WORK TASK: In these entries, tally the lines where "Example" occurs. Respond with only the count.

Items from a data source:
____________________
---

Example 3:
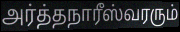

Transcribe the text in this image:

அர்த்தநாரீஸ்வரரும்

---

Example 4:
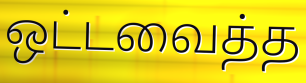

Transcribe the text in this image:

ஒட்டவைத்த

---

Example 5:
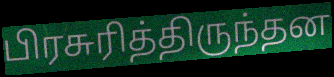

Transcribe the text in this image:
____________________
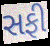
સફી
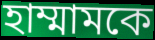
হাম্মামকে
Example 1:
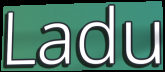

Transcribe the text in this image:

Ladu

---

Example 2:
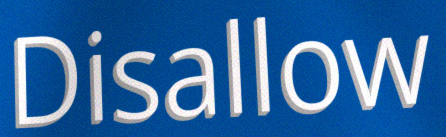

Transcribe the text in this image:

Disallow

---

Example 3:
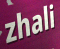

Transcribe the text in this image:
____________________
ANSWER SPACE: 6